Mechanistic Insights into the Aerobic Oxidation of Methane to Formaldehyde over Cu–Zeolite

The catalytic cycle of methane (CH4) oxidation mediated by CuII–OH species in the presence of molecular oxygen as an oxidant is discussed. The reaction pathways and energetics for the partial oxidation of CH4 to formaldehyde on the AlO4 surface of Cu–zeolite are computed and analyzed using the 3T cluster model at the B3LYP level of the theory. The presence of CuII–OH facilitates the C–H activation of CH4. The activation energy for this process is calculated to be 27.0 kcal/mol. Subsequently, the oxygen in the system coordinates with the Cu atom, generating formaldehyde via the formation of Cu-oxyl species.

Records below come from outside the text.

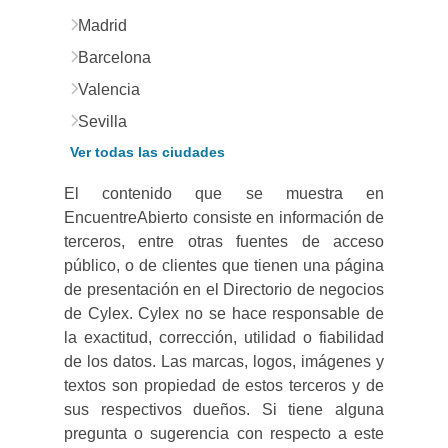
Madrid
Barcelona
Valencia
Sevilla
Ver todas las ciudades
El contenido que se muestra en
EncuentreAbierto consiste en información de
terceros, entre otras fuentes de acceso
público, o de clientes que tienen una página
de presentación en el Directorio de negocios
de Cylex. Cylex no se hace responsable de
la exactitud, corrección, utilidad o fiabilidad
de los datos. Las marcas, logos, imágenes y
textos son propiedad de estos terceros y de
sus respectivos dueños. Si tiene alguna
pregunta o sugerencia con respecto a este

The overall reaction for the partial oxidation of CH4 is exothermic, with an energy change of 60.5 kcal/mol. Considering the activation energies of the catalytic cycle, the activation of the C–H bond of CH4 and the cleavage of the O–O bond are comparable and are the rate-limiting processes for both. In addition, an alternative pathway begins with C–H bond cleavage by the copper-oxyl species, ultimately yielding formaldehyde. These findings suggest that CuII–OH can effectively induce C–H bond cleavage, which is crucial for informing design guidelines for zeolite catalysts. More interestingly, proton transfer, hydride transfer, and hydrogen-atom transfer are included in the catalytic cycle.